Mr. G. says that any remaining email problems should be unrelated to this issue. Apple established a chat line for remaining mail problems, but says it should only be used for these problems. Their regular chat line, which I used last week, has a 30-minute wait time.

I've critiqued Apple about the MobileMe launch fiasco a number of times in the last few weeks; how would I have handled it? I've been in situations with much smaller numbers of customers or clients where outages have occurred, and worked with firms that have gone through such outages (as a customer or client).

  1. MobileMe's launch should have been delayed. Steve Jobs clearly told the team it needed to be ready for the 11-Jul-08 launch; it was not. They probably knew this. No one said, "We need to delay MobileMe."
  2. MobileMe's launch should have been staged. First, iPhone 3G owners should have had access when signing up for new accounts. Then iPhone 3G and original iPhone owners with existing .Mac accounts or who wanted new accounts should have been given access. Then a slow transition for users who weren't interested in the sync changes could have happened over weeks.
  3. When the outage affecting 1 percent of users was discovered, Apple should have realized that the problem was likely to take longer than a few hours to resolve, and acknowledged the critical nature of email to people's businesses and personal lives.
  4. Apple should have immediately posted a page for affected users - and distributed information through Mac news sources - where users could enter a forwarding address to receive email during the outage. They should also have offered to set up clean new accounts on either MobileMe or even a competing service to handle email for the duration of the outage.
  5. Once the outage was over, Apple could have worked with their customers to merge their two separate archives of email messages, let people import old mail archives, or what have you. It wouldn't have been pretty, but it would have been better than a week without access to new email or outgoing email.

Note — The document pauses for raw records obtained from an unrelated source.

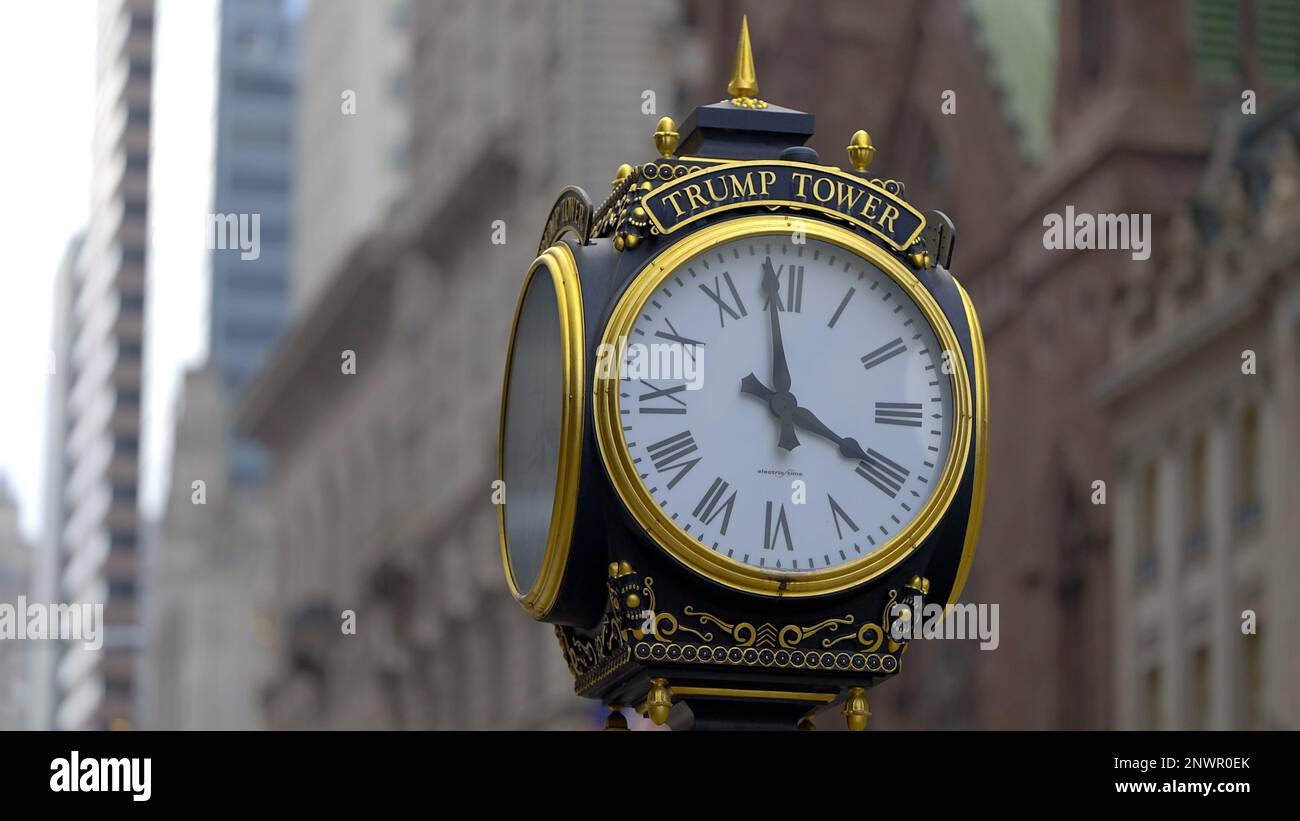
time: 3:59
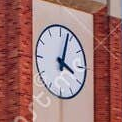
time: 4:03
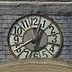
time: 12:40
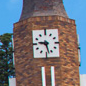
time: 9:28
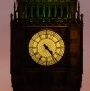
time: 4:23
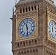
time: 11:29
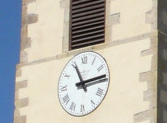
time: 11:13
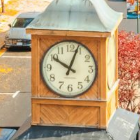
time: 10:03
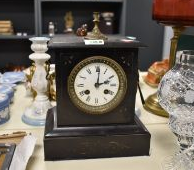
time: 2:01
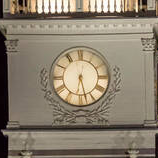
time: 6:27
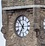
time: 6:52
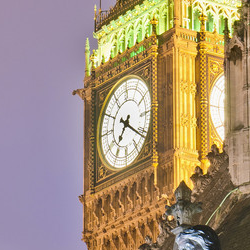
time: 7:21
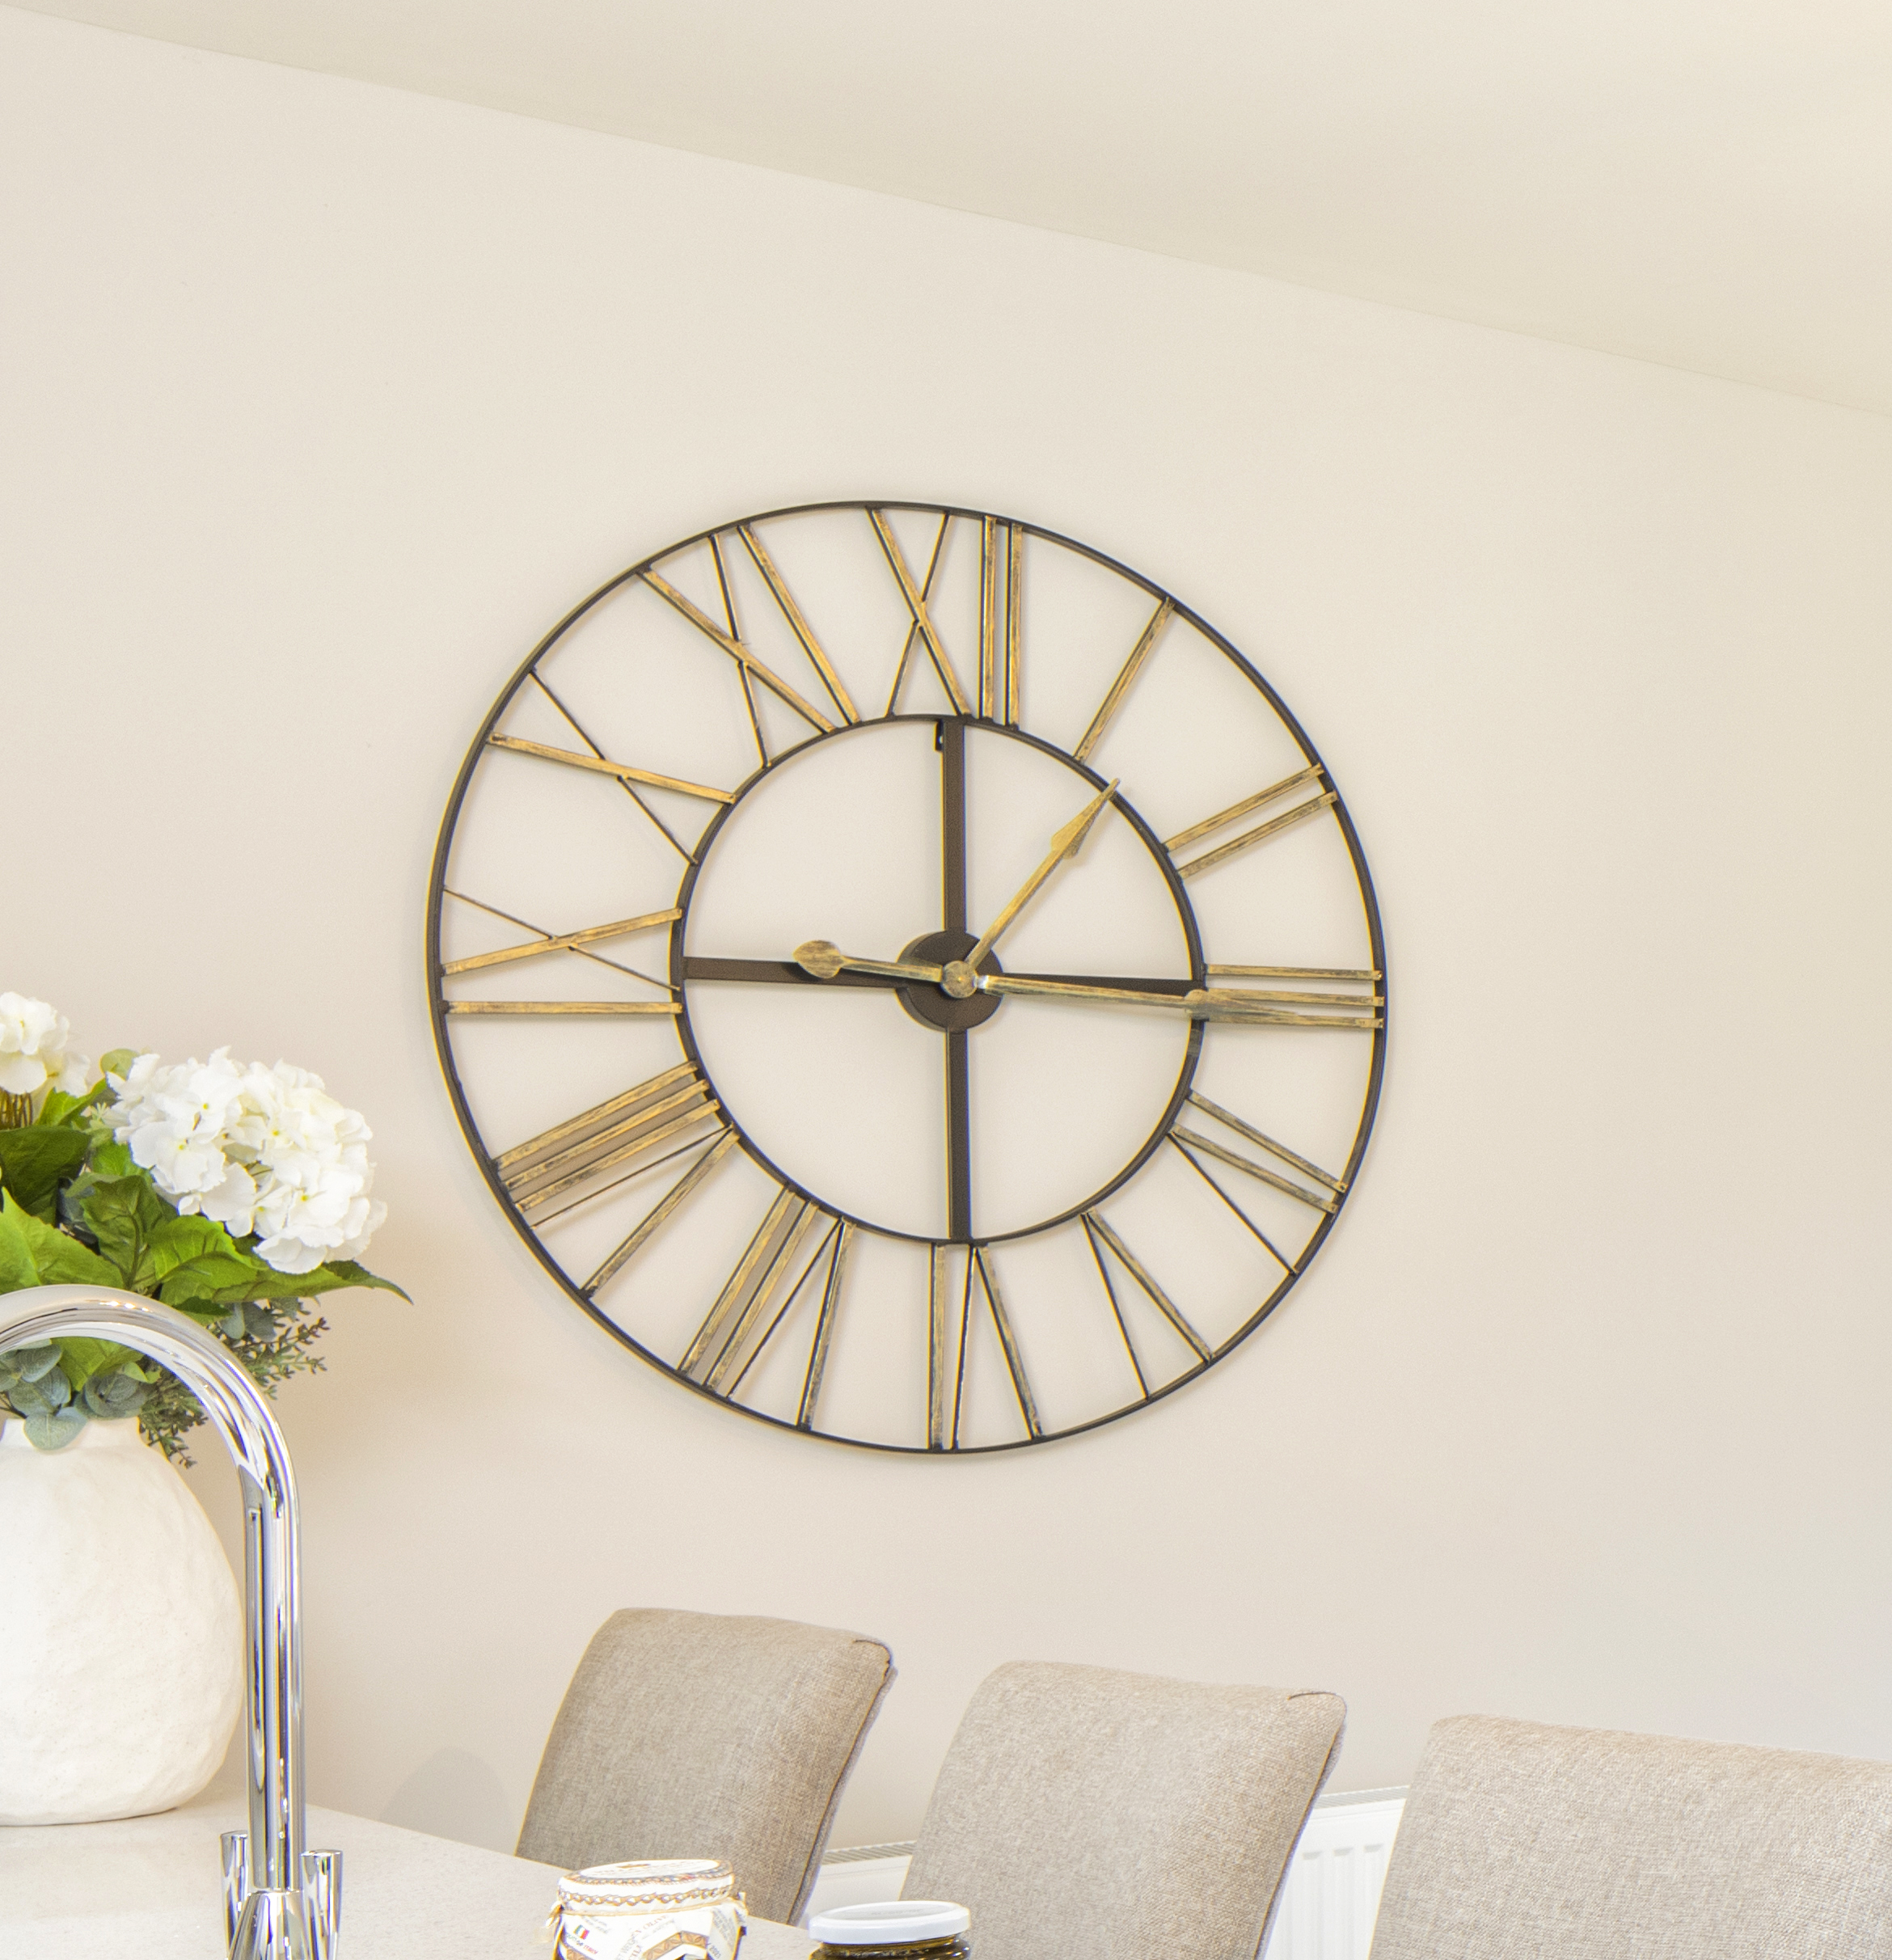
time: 9:00
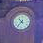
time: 10:36
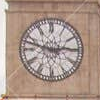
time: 2:47
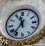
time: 11:36
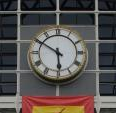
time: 5:50
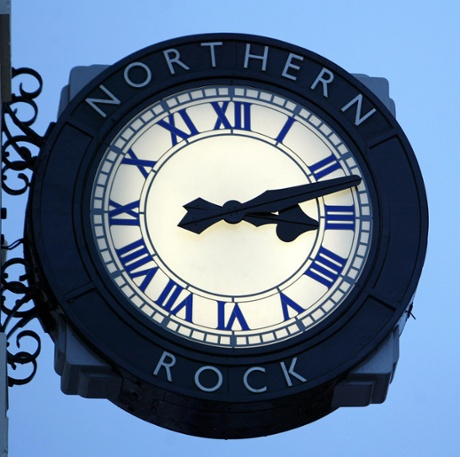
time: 3:12
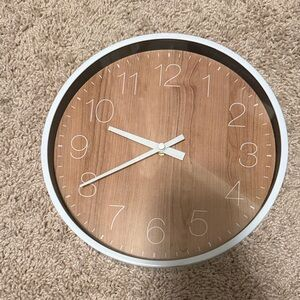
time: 9:40
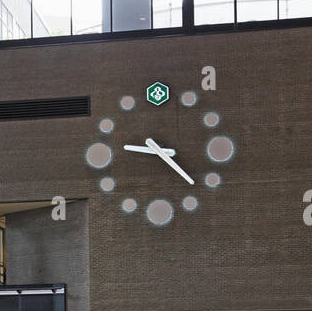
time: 9:22
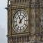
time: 11:07
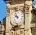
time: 9:57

Essentially, Apple waited a week to provide fresh, identically named accounts for those without email, restoring email from that missing week. Over the last week, they merged archived messages into those new accounts. They could have made that decision earlier and been seen as very responsive, saving thousands of people days of frustration.

By refusing to acknowledge the problems in public for as long as they did, Apple has instead annoyed numerous customers (to put it mildly) and come off as arrogant and incompetent.